Based on the above information answer the following questions :
(a) The total number of possible outcomes of the experiment is:
(A) 12
(B) 10
(C) 8
(D) 14
Solution:
Option (A) is correct.

Explanation:
It is given that one of the two urn is chosen, then a ball is randomly chosen from the urn, then a second ball is chosen at random from the same urn without replacing the first ball.
∴ Sample space S = {B₁B₂, B₁W, B₂B₁, B₂W, WB₁, WB₁, BW₂, B₁W, W₁B, W₁W₂, W₂B, W₂W₁}
∴ Total number of possible outcomes = 12

(b) The probability that two black balls are chosen is:
(A) \(\frac{1}{2}\)
(B) \(\frac{1}{6}\)
(C) \(\frac{2}{3}\)
(D) \(\frac{5}{6}\)
Solution:
Option (B) is correct.

Explanation:
If two black balls are chosen.
So, the favourable events are B₁B₂, B₂B₁, i.e., 2
∴ Required probability = \(\frac{2}{12}=\frac{1}{6}\)

(c) The probability that two white balls are chosen is:
(A) \(\frac{1}{2}\)
(B) \(\frac{1}{6}\)
(C) \(\frac{2}{3}\)
(D) \(\frac{5}{6}\)
Solution:
Option (B) is correct.

Explanation:
If two white balls are chosen.
So, the favourable events are W₁W₂, W₂W₁, i.e., 2
∴ Required probability = \(\frac{2}{12}=\frac{1}{6}\)
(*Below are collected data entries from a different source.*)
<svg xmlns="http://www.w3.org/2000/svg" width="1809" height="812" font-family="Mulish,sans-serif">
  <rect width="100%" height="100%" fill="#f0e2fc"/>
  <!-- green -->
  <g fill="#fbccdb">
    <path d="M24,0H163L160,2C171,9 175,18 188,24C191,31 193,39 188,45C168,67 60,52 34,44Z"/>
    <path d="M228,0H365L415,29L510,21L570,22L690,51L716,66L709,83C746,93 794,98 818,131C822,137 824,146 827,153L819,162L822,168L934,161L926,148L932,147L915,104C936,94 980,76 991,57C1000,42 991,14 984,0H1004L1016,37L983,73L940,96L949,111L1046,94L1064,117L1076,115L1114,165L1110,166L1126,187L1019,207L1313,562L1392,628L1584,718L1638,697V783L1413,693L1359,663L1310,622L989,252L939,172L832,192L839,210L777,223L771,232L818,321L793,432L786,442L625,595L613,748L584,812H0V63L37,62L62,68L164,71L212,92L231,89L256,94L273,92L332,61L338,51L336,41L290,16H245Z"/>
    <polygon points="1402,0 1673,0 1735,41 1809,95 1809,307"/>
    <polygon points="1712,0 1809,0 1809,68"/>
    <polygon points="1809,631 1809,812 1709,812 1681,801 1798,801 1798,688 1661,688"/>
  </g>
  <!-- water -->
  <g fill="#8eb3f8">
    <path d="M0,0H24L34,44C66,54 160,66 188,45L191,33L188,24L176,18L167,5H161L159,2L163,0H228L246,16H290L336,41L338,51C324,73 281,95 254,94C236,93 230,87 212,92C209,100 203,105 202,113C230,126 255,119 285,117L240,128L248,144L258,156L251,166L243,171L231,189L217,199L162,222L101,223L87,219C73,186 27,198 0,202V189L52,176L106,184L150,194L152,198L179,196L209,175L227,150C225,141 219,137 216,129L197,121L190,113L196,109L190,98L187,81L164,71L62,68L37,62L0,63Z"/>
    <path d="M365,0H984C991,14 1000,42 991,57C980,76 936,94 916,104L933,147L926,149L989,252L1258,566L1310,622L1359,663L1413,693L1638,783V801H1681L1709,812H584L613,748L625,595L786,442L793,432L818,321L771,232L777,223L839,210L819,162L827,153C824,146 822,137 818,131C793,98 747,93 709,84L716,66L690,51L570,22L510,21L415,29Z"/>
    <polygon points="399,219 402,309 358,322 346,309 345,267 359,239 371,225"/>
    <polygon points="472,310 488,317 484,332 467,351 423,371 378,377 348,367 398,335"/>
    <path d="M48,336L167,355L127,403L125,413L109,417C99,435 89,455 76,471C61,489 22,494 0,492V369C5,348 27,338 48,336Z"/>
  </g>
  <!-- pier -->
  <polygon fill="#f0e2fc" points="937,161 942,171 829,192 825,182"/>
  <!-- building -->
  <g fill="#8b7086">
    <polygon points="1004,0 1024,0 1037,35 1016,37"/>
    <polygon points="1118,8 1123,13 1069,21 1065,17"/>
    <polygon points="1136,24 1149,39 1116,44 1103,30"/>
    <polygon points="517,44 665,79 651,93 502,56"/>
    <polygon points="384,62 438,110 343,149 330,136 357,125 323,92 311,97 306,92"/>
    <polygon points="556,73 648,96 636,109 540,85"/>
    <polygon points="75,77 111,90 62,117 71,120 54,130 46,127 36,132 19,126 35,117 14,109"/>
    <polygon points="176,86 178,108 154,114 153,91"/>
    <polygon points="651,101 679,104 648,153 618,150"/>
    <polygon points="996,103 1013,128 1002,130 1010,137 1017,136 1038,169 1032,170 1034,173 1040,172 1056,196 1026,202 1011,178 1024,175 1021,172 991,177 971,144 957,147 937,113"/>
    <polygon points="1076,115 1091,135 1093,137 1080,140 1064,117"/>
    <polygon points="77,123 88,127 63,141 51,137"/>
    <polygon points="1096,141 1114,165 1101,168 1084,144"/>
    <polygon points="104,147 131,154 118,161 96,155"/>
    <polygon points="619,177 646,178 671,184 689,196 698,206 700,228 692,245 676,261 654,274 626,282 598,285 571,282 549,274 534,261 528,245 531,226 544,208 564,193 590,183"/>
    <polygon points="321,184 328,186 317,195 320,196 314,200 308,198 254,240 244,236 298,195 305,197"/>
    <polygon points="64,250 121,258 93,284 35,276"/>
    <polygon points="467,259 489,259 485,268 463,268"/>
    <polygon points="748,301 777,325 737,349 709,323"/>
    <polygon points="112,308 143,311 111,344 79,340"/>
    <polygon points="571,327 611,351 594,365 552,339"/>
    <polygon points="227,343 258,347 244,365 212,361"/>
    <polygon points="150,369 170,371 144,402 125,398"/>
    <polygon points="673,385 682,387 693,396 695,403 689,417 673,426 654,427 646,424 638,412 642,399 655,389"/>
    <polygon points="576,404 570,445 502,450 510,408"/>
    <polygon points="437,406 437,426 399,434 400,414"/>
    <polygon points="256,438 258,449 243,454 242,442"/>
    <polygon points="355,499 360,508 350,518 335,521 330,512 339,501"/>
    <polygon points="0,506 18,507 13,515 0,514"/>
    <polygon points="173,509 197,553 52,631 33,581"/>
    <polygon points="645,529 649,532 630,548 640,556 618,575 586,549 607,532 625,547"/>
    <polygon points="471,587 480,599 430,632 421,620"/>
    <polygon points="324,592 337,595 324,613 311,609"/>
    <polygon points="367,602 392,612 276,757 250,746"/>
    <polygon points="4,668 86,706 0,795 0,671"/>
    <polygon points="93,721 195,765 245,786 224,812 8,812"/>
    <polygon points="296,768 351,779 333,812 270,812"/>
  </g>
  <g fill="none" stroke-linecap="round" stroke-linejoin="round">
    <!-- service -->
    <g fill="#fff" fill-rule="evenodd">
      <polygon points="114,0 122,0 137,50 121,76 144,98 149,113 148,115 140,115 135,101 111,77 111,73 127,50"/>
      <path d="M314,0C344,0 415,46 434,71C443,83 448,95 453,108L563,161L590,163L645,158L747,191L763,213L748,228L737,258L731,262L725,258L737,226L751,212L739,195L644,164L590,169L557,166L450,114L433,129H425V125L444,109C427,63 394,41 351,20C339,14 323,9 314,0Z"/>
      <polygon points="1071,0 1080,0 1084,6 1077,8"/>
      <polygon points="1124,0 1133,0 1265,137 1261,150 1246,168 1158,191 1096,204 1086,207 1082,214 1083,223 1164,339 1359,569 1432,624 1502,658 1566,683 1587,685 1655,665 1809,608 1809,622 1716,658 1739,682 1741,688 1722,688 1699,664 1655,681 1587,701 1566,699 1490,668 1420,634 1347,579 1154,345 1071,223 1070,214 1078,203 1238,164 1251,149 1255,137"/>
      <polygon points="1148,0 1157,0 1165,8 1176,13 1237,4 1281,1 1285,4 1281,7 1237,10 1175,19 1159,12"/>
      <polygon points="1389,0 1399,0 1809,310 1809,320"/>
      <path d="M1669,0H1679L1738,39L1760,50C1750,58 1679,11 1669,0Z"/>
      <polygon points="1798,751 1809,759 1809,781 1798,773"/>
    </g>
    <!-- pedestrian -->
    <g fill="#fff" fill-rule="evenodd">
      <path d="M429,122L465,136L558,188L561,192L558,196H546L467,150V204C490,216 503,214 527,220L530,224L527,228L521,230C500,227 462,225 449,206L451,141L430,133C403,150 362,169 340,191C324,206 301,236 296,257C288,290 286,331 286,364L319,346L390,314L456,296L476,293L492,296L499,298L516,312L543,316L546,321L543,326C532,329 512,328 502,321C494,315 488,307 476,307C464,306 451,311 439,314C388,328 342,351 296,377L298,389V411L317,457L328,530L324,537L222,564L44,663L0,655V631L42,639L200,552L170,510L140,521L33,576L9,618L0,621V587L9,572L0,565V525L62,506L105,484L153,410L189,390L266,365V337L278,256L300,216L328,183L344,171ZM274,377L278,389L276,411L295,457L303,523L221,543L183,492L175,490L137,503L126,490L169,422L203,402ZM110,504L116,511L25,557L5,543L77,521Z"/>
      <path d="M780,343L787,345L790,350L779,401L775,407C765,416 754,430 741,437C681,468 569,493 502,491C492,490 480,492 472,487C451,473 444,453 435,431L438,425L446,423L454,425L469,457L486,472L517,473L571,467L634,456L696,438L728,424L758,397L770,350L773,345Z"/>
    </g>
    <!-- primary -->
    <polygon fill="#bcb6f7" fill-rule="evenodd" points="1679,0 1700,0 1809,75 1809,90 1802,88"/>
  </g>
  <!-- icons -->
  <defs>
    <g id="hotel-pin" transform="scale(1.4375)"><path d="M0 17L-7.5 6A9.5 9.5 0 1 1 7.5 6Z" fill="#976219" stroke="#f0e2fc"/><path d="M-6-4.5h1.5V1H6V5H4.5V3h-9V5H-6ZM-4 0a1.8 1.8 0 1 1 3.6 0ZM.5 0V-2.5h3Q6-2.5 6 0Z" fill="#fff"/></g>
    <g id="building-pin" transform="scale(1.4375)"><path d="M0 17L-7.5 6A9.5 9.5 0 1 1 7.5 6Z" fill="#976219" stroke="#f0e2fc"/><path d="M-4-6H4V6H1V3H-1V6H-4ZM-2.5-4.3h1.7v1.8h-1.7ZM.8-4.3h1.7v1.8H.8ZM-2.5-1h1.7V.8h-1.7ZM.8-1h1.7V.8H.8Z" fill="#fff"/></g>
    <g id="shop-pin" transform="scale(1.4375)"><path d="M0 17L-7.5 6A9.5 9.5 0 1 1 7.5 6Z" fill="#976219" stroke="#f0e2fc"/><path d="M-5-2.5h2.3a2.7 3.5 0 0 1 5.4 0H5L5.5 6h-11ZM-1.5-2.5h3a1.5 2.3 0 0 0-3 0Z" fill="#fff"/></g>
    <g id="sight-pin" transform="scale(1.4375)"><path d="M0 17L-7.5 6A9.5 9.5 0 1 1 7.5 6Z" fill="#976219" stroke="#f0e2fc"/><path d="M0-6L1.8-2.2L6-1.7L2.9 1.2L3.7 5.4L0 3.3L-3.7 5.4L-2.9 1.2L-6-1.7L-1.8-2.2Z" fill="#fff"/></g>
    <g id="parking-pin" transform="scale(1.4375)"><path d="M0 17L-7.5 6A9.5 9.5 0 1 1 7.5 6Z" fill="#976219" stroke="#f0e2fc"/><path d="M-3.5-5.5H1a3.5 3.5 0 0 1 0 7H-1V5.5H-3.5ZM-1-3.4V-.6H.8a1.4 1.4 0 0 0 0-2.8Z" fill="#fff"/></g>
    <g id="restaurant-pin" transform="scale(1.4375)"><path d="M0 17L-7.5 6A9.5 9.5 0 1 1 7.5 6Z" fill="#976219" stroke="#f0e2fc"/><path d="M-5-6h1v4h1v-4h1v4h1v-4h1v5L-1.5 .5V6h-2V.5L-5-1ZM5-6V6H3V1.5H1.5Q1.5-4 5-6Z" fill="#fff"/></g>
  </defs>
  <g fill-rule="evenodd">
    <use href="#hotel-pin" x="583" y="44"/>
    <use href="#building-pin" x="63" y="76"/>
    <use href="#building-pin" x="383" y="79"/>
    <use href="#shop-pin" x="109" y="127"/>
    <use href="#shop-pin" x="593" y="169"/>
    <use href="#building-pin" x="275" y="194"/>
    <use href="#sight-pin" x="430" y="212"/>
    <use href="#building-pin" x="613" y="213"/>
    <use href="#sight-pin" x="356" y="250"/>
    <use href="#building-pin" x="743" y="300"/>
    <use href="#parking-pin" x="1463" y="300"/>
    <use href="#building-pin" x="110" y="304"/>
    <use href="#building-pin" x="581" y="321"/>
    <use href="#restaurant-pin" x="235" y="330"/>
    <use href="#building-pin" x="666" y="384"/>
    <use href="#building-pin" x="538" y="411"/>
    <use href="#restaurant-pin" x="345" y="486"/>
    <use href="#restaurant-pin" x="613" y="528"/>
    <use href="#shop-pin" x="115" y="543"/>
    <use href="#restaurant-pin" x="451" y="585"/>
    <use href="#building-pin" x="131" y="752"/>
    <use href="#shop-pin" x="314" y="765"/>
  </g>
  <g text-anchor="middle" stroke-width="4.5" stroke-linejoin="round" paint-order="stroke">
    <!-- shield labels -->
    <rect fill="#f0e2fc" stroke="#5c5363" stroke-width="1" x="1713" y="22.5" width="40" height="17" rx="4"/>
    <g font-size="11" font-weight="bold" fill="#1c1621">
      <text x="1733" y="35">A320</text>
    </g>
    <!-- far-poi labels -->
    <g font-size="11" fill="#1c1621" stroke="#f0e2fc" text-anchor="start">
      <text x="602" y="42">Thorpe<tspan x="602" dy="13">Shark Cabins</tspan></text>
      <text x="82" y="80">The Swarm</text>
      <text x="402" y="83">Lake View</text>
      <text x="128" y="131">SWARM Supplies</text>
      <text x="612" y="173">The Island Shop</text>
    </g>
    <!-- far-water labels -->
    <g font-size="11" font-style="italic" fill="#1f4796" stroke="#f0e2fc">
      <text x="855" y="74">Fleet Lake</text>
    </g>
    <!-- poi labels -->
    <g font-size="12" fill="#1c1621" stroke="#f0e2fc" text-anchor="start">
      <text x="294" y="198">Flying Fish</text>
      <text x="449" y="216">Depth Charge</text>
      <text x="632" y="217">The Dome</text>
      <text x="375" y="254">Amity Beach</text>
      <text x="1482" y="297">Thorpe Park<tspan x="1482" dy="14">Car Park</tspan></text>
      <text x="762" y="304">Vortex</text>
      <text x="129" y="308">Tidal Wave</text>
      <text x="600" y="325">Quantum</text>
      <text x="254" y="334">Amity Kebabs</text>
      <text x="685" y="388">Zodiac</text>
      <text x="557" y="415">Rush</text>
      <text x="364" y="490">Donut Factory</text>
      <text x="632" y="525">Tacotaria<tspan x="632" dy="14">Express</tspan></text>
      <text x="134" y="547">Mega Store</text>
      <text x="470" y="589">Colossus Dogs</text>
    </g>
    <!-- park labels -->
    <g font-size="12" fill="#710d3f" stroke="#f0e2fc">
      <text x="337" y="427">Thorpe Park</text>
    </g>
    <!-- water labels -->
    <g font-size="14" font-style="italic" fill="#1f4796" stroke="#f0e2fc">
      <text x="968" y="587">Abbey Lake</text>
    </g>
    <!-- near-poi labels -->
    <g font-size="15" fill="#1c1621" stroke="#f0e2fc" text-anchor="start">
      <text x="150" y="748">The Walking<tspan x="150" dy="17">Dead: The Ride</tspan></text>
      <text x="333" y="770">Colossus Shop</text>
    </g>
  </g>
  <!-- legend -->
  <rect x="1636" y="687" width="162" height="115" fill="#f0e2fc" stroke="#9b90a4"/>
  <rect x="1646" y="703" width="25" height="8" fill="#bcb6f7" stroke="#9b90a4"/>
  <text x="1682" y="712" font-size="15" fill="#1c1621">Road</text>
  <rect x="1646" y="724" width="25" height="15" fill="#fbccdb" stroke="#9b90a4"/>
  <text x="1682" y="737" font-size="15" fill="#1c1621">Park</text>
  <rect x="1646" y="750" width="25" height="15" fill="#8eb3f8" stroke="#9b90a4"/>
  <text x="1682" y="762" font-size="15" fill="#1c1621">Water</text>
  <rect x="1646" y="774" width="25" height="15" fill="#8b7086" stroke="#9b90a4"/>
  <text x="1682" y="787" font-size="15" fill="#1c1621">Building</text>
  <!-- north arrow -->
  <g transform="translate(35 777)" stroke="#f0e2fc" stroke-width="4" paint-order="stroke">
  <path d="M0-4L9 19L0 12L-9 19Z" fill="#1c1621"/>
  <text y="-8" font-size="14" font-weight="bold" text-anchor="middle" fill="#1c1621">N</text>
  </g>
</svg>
(d) The number of favourable events of the experiment, when two balls of opposite colours are chosen is:
(A) 12
(B) 10
(C) 8
(D) 14
Solution:
Option (C) is correct.

Explanation:
If two balls of opposite colours are chosen
So, the favourable events are (B₁, W), (B₂, W) WB₁, (WB₂), (BW₁), (BW₂), (W₁B₁), (W₂B) i.e, 8.